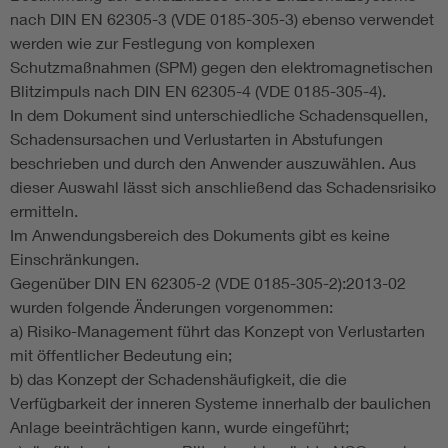
nach DIN EN 62305-3 (VDE 0185-305-3) ebenso verwendet
werden wie zur Festlegung von komplexen
Schutzmaßnahmen (SPM) gegen den elektromagnetischen
Blitzimpuls nach DIN EN 62305-4 (VDE 0185-305-4).
In dem Dokument sind unterschiedliche Schadensquellen,
Schadensursachen und Verlustarten in Abstufungen
beschrieben und durch den Anwender auszuwählen. Aus
dieser Auswahl lässt sich anschließend das Schadensrisiko
ermitteln.
Im Anwendungsbereich des Dokuments gibt es keine
Einschränkungen.
Gegenüber DIN EN 62305-2 (VDE 0185-305-2):2013-02
wurden folgende Änderungen vorgenommen:
a) Risiko-Management führt das Konzept von Verlustarten
mit öffentlicher Bedeutung ein;
b) das Konzept der Schadenshäufigkeit, die die
Verfügbarkeit der inneren Systeme innerhalb der baulichen
Anlage beeinträchtigen kann, wurde eingeführt;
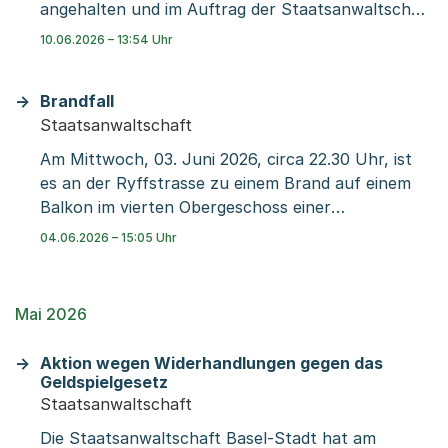
angehalten und im Auftrag der Staatsanwaltschaft
Basel-Stadt festgenommen. Diese wird dem
10.06.2026 – 13:54 Uhr
Zwangsmassnahmengericht für den Beschuldigten
Untersuchungshaft beantragen.
Brandfall
Staatsanwaltschaft
Am Mittwoch, 03. Juni 2026, circa 22.30 Uhr, ist
es an der Ryffstrasse zu einem Brand auf einem
Balkon im vierten Obergeschoss einer
Liegenschaft gekommen. Ein Bewohner löschte
04.06.2026 – 15:05 Uhr
das Feuer noch vor dem Eintreffen der
Berufsfeuerwehr der Rettung Basel-Stadt.
Verletzt wurde niemand.
Mai 2026
Aktion wegen Widerhandlungen gegen das
Geldspielgesetz
Staatsanwaltschaft
Die Staatsanwaltschaft Basel-Stadt hat am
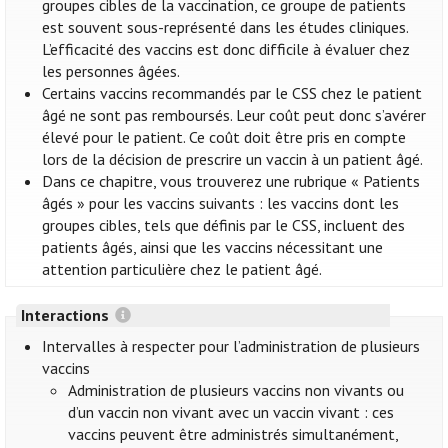
groupes cibles de la vaccination, ce groupe de patients
est souvent sous-représenté dans les études cliniques.
L’efficacité des vaccins est donc difficile à évaluer chez
les personnes âgées.
Certains vaccins recommandés par le CSS chez le patient
âgé ne sont pas remboursés. Leur coût peut donc s’avérer
élevé pour le patient. Ce coût doit être pris en compte
lors de la décision de prescrire un vaccin à un patient âgé.
Dans ce chapitre, vous trouverez une rubrique « Patients
âgés » pour les vaccins suivants : les vaccins dont les
groupes cibles, tels que définis par le CSS, incluent des
patients âgés, ainsi que les vaccins nécessitant une
attention particulière chez le patient âgé.
Interactions
Intervalles à respecter pour l’administration de plusieurs
vaccins
Administration de plusieurs vaccins non vivants ou
d’un vaccin non vivant avec un vaccin vivant : ces
vaccins peuvent être administrés simultanément,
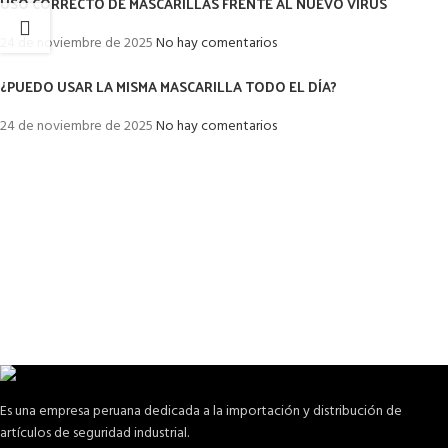
USO CORRECTO DE MASCARILLAS FRENTE AL NUEVO VIRUS
24 de noviembre de 2025
No hay comentarios
¿PUEDO USAR LA MISMA MASCARILLA TODO EL DÍA?
24 de noviembre de 2025
No hay comentarios
Es una empresa peruana dedicada a la importación y distribución de
artículos de seguridad industrial.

Problem: In your copy, restate the data above word for word but leave out any picture.

Exercise result:
nach DIN EN 62305-3 (VDE 0185-305-3) ebenso verwendet
werden wie zur Festlegung von komplexen
Schutzmaßnahmen (SPM) gegen den elektromagnetischen
Blitzimpuls nach DIN EN 62305-4 (VDE 0185-305-4).
In dem Dokument sind unterschiedliche Schadensquellen,
Schadensursachen und Verlustarten in Abstufungen
beschrieben und durch den Anwender auszuwählen. Aus
dieser Auswahl lässt sich anschließend das Schadensrisiko
ermitteln.
Im Anwendungsbereich des Dokuments gibt es keine
Einschränkungen.
Gegenüber DIN EN 62305-2 (VDE 0185-305-2):2013-02
wurden folgende Änderungen vorgenommen:
a) Risiko-Management führt das Konzept von Verlustarten
mit öffentlicher Bedeutung ein;
b) das Konzept der Schadenshäufigkeit, die die
Verfügbarkeit der inneren Systeme innerhalb der baulichen
Anlage beeinträchtigen kann, wurde eingeführt;
angehalten und im Auftrag der Staatsanwaltschaft
Basel-Stadt festgenommen. Diese wird dem
10.06.2026 – 13:54 Uhr
Zwangsmassnahmengericht für den Beschuldigten
Untersuchungshaft beantragen.
Brandfall
Staatsanwaltschaft
Am Mittwoch, 03. Juni 2026, circa 22.30 Uhr, ist
es an der Ryffstrasse zu einem Brand auf einem
Balkon im vierten Obergeschoss einer
Liegenschaft gekommen. Ein Bewohner löschte
04.06.2026 – 15:05 Uhr
das Feuer noch vor dem Eintreffen der
Berufsfeuerwehr der Rettung Basel-Stadt.
Verletzt wurde niemand.
Mai 2026
Aktion wegen Widerhandlungen gegen das
Geldspielgesetz
Staatsanwaltschaft
Die Staatsanwaltschaft Basel-Stadt hat am
groupes cibles de la vaccination, ce groupe de patients
est souvent sous-représenté dans les études cliniques.
L’efficacité des vaccins est donc difficile à évaluer chez
les personnes âgées.
Certains vaccins recommandés par le CSS chez le patient
âgé ne sont pas remboursés. Leur coût peut donc s’avérer
élevé pour le patient. Ce coût doit être pris en compte
lors de la décision de prescrire un vaccin à un patient âgé.
Dans ce chapitre, vous trouverez une rubrique « Patients
âgés » pour les vaccins suivants : les vaccins dont les
groupes cibles, tels que définis par le CSS, incluent des
patients âgés, ainsi que les vaccins nécessitant une
attention particulière chez le patient âgé.
Interactions
Intervalles à respecter pour l’administration de plusieurs
vaccins
Administration de plusieurs vaccins non vivants ou
d’un vaccin non vivant avec un vaccin vivant : ces
vaccins peuvent être administrés simultanément,
USO CORRECTO DE MASCARILLAS FRENTE AL NUEVO VIRUS
24 de noviembre de 2025
No hay comentarios
¿PUEDO USAR LA MISMA MASCARILLA TODO EL DÍA?
24 de noviembre de 2025
No hay comentarios
Es una empresa peruana dedicada a la importación y distribución de
artículos de seguridad industrial.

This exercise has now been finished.